The pilot's seat remained anchored to the floor; however, the seat was deformed as were the seat tracks. The seat belt was found latched, but the shoulder harness attachment was not attached.


An autopsy and toxicology testing were ordered. The autopsy was performed by the Harris County Medical Examiner's Office at Houston, Texas. The toxicology studies were completed by the FAA Civil Aeromedical Institute. The toxicology studies indicated a 11.000 mg/dl of Ethanol in the urine. This level was below the FAA allowed limits and it was reported that it could have been from postmortem production.


The witnesses stated that the fire erupted immediately after impact and appeared to have started in the area of the engine compartment. The exact ignition source was not determined.

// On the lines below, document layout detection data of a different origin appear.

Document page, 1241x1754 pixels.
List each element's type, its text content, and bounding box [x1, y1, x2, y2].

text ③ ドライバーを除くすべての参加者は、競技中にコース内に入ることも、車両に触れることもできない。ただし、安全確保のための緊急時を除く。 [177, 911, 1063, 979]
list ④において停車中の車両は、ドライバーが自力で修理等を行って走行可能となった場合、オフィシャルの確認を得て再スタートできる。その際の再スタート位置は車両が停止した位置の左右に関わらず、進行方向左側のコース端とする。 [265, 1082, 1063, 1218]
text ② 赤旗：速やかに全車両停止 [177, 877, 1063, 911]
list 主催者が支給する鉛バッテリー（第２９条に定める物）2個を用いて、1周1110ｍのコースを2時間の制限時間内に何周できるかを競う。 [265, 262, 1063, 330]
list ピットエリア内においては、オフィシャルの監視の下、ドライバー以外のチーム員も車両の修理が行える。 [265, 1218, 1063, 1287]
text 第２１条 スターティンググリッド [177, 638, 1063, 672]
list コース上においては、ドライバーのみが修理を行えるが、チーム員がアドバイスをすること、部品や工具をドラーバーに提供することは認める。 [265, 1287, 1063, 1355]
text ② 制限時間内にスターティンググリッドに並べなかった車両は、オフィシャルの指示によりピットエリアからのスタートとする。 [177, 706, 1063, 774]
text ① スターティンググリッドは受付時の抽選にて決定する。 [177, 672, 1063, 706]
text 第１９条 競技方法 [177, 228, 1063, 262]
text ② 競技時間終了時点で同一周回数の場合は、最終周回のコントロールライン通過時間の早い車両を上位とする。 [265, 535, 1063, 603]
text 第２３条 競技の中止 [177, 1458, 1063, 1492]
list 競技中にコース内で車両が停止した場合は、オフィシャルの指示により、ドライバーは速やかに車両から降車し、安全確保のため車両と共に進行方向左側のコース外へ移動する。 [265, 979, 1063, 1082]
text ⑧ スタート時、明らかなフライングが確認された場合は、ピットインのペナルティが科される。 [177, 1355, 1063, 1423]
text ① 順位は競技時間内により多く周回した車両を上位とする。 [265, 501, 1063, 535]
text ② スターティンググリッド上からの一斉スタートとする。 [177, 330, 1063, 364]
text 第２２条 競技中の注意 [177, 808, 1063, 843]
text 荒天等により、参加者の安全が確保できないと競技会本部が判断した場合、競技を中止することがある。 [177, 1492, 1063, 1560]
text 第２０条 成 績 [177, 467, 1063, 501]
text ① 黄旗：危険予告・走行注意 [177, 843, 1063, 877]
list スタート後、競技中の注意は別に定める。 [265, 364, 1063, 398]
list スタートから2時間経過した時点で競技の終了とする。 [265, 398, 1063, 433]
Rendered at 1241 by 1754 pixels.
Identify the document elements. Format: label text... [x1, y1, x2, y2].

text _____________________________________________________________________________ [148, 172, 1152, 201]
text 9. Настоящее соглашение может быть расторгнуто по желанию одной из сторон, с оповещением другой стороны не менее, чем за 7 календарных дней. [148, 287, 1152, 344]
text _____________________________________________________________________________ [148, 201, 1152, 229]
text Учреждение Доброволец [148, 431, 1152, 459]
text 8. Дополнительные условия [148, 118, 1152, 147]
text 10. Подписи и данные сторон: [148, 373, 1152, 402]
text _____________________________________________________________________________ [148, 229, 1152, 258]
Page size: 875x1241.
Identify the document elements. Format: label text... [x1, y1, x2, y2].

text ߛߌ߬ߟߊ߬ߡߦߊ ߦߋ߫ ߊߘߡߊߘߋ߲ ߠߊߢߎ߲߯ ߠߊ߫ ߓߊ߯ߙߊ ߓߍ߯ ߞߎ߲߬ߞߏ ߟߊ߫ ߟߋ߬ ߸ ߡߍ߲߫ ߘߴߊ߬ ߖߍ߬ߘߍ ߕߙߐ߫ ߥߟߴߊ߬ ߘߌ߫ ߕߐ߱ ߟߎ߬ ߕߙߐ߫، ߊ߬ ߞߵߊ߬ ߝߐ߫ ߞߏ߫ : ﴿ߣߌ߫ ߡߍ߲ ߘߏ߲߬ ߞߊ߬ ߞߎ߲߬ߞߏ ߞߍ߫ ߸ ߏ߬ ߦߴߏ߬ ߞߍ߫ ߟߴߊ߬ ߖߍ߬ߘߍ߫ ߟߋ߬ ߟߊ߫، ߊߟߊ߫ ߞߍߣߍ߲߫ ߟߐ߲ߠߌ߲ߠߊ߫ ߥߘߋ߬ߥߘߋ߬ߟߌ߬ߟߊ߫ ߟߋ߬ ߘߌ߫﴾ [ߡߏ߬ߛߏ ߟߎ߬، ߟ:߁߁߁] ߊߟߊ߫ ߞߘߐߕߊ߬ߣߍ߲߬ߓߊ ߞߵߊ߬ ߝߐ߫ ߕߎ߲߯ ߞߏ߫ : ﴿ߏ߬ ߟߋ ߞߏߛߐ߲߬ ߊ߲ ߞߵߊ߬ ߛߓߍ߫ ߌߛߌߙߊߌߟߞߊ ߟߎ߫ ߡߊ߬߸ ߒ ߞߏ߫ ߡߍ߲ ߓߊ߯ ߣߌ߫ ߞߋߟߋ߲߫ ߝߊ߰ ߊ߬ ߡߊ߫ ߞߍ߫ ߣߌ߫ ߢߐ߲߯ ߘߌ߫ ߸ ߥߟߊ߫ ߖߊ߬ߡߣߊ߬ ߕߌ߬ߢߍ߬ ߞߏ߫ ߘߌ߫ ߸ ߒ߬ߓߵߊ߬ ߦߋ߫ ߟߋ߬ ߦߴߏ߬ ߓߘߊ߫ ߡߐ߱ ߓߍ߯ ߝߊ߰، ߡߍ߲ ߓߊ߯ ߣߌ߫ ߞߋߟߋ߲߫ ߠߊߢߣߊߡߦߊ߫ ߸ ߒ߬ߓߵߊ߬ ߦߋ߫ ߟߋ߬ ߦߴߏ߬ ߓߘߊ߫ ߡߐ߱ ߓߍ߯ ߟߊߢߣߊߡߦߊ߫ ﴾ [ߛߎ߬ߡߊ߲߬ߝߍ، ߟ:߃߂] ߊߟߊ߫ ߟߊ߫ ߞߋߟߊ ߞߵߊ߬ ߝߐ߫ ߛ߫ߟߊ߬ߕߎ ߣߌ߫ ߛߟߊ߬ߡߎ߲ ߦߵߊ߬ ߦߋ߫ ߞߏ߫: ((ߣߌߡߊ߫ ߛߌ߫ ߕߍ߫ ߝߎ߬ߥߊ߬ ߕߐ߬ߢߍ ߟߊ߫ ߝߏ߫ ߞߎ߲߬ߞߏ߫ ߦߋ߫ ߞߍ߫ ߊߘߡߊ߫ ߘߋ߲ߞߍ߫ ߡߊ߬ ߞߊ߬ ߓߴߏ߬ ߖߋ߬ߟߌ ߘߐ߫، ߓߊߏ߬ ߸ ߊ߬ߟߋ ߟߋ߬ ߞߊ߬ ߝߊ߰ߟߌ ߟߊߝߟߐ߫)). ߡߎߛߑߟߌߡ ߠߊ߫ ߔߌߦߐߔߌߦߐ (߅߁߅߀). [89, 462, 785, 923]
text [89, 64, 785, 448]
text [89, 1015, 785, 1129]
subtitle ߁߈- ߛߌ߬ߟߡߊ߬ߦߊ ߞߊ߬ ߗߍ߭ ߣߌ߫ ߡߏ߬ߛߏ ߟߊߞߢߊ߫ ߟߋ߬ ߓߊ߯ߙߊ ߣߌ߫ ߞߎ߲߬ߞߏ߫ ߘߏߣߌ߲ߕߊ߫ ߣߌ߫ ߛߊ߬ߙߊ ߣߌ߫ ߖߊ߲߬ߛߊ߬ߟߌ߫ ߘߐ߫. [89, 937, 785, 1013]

Engine Disassembly and Examination: The engine was torn down and examined at Wilson Aircraft in Houston, on August 12, 1993. The FAA was in attendance at the examination. The engine log books indicated that it had the same total time as the airframe and had accumulated a total of 2,470.5 hours since the last major overhaul. The engine had been extensively fire damaged. The magnetos were destroyed. It was found that the number 3 cylinder lower spark plug lead had been routed around the primer line and had abraded through the insulation to the wire. In addition, several of the spark plugs were found fouled and/or sooted. For a complete discussion of the tear down, see the attached report.


Wreckage Release: The wreckage was verbally released to the owner's representative after the engine tear down on August 12, 1993. All of the retained aircraft records were returned during the investigation.